AIM OF THE EXERCISE:
Reproduce every row below word for word, leaving out the pictures.

╔══

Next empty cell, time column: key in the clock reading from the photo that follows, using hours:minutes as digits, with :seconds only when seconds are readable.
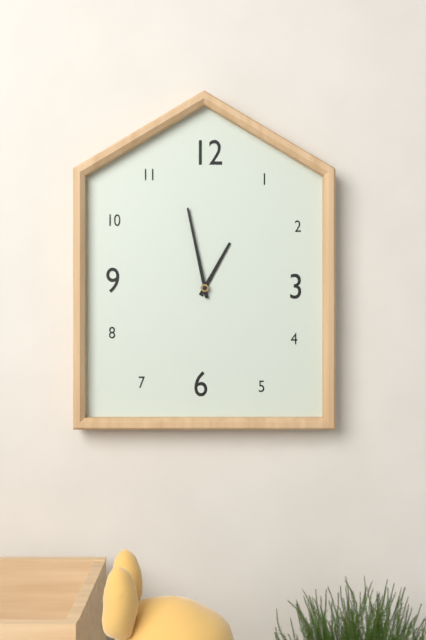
12:58
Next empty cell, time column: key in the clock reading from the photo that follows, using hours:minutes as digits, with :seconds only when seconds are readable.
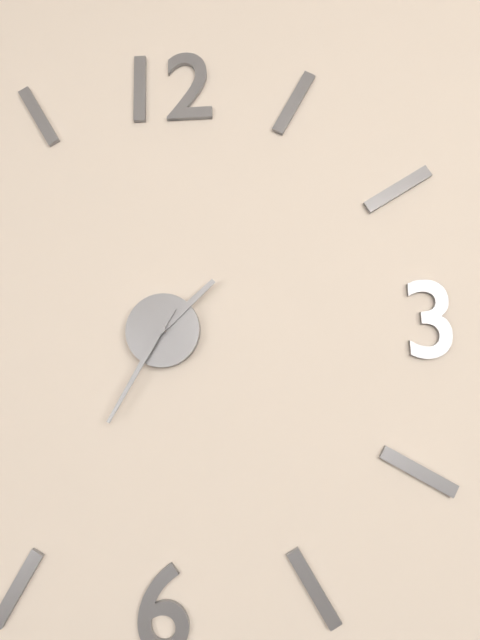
1:35
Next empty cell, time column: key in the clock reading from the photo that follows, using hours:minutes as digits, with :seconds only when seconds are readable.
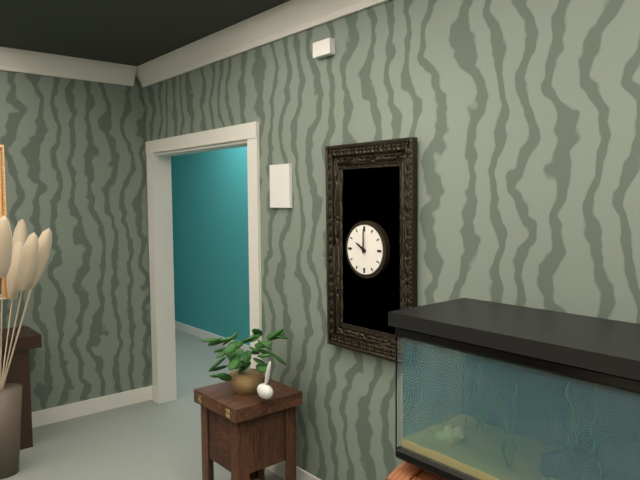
10:00
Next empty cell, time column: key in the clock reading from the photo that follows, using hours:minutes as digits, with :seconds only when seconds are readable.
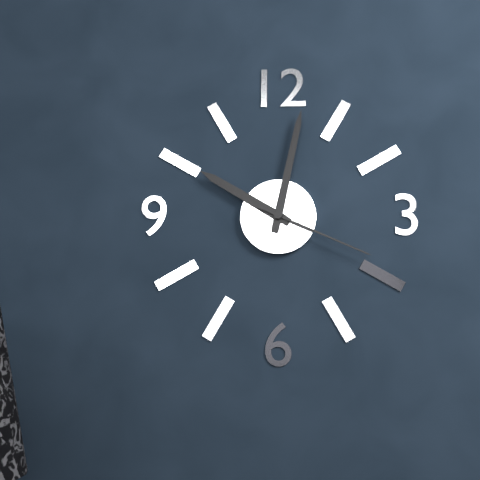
10:02:19
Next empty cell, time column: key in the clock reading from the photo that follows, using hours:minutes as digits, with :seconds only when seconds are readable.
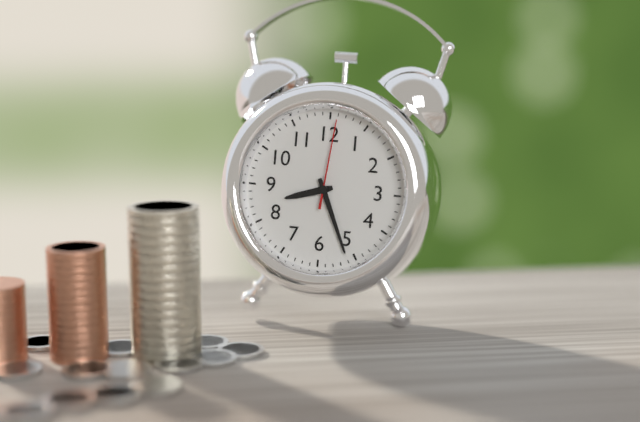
8:26:01
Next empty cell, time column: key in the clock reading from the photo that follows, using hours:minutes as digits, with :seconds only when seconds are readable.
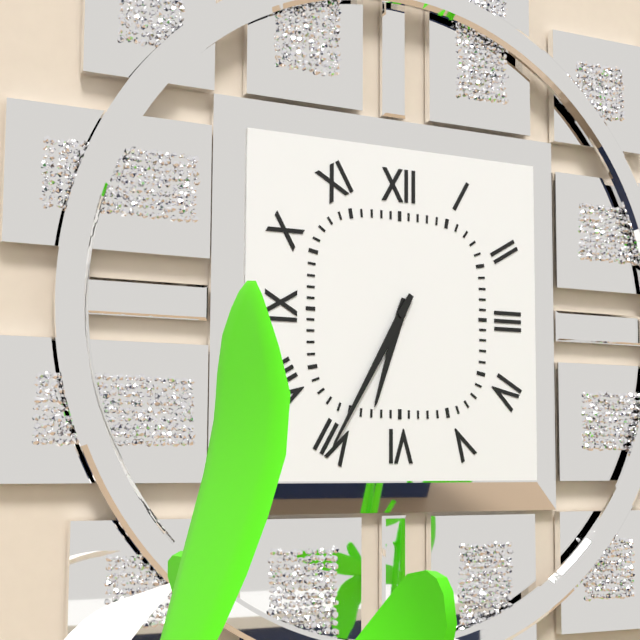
6:35
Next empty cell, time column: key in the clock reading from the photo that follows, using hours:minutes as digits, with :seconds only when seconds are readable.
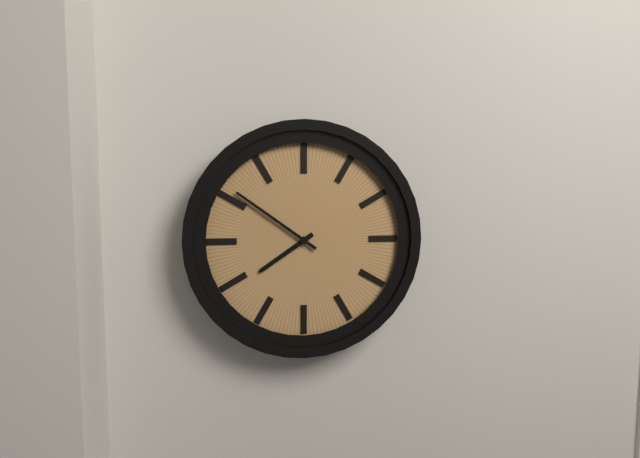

╚══

EXPECTED ANSWER:
Next empty cell, time column: key in the clock reading from the photo that follows, using hours:minutes as digits, with :seconds only when seconds are readable.
12:58
Next empty cell, time column: key in the clock reading from the photo that follows, using hours:minutes as digits, with :seconds only when seconds are readable.
1:35
Next empty cell, time column: key in the clock reading from the photo that follows, using hours:minutes as digits, with :seconds only when seconds are readable.
10:00
Next empty cell, time column: key in the clock reading from the photo that follows, using hours:minutes as digits, with :seconds only when seconds are readable.
10:02:19
Next empty cell, time column: key in the clock reading from the photo that follows, using hours:minutes as digits, with :seconds only when seconds are readable.
8:26:01
Next empty cell, time column: key in the clock reading from the photo that follows, using hours:minutes as digits, with :seconds only when seconds are readable.
6:35
Next empty cell, time column: key in the clock reading from the photo that follows, using hours:minutes as digits, with :seconds only when seconds are readable.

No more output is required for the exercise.